Dynamic activity of interpeduncular nucleus GABAergic neurons controls expression of nicotine withdrawal in male mice.

A critical brain area implicated in nicotine dependence is the interpeduncular nucleus (IPN) located in the ventral midbrain and consisting primarily of GABAergic neurons. Previous studies indicate that IPN GABAergic neurons contribute to expression of somatic symptoms of nicotine withdrawal; however, whether IPN neurons are dynamically regulated during withdrawal in vivo and how this may contribute to both somatic and affective withdrawal behavior is unknown. To bridge this gap in knowledge, we expressed GCaMP in IPN GABAergic neurons and used in vivo fiber photometry to record changes in fluorescence, as a proxy for neuronal activity, in male mice during nicotine withdrawal. Mecamylamine-precipitated withdrawal significantly increased activity of IPN GABAergic neurons in nicotine-dependent, but not nicotine-naive mice. Analysis of GCaMP signals time-locked with somatic symptoms including grooming and scratching revealed reduced IPN GABAergic activity during these behaviors, specifically in mice undergoing withdrawal. In the elevated plus maze, used to measure anxiety-like behavior, an affective withdrawal symptom, IPN GABAergic neuron activity was increased during open-arm versus closed-arm exploration in nicotine-withdrawn, but not non-withdrawn mice.
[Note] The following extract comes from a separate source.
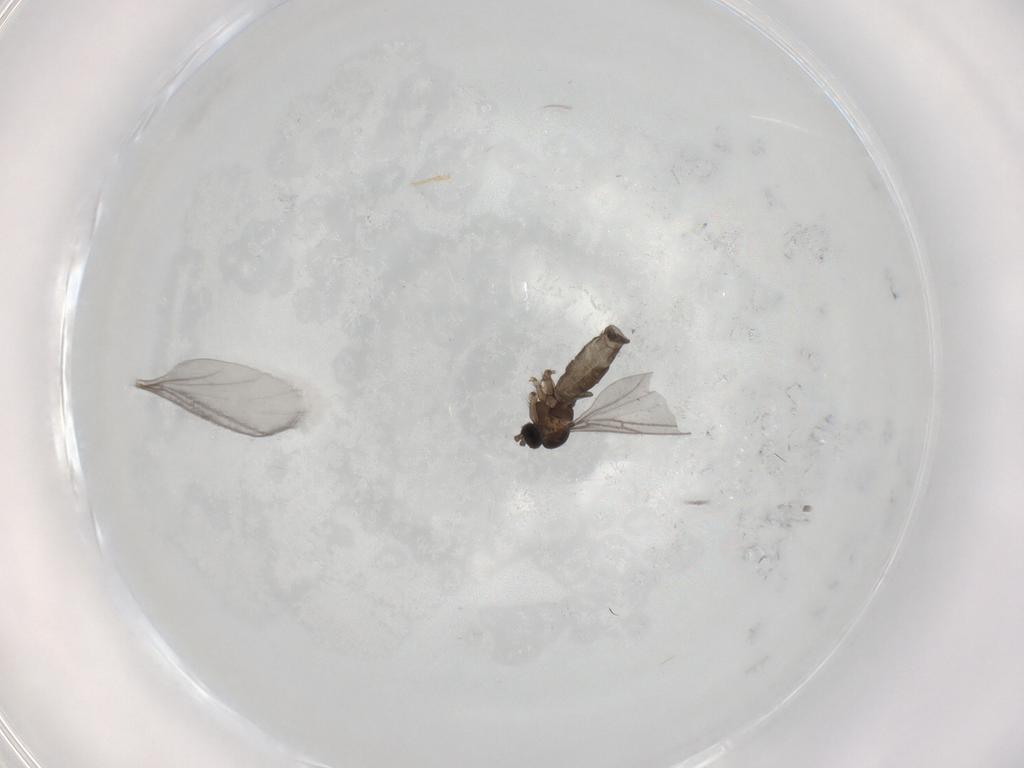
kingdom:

Optogenetic silencing IPN GABAergic neurons during withdrawal significantly reduced withdrawal-induced increases in somatic behavior and increased open-arm exploration. Together, our data indicate that IPN GABAergic neurons are dynamically regulated during nicotine withdrawal, leading to increased anxiety-like symptoms and somatic behavior, which inherently decrease IPN GABAergic neuron activity as a withdrawal-coping mechanism. These results provide a neuronal basis underlying the role of the IPN in the expression of somatic and affective behaviors of nicotine withdrawal.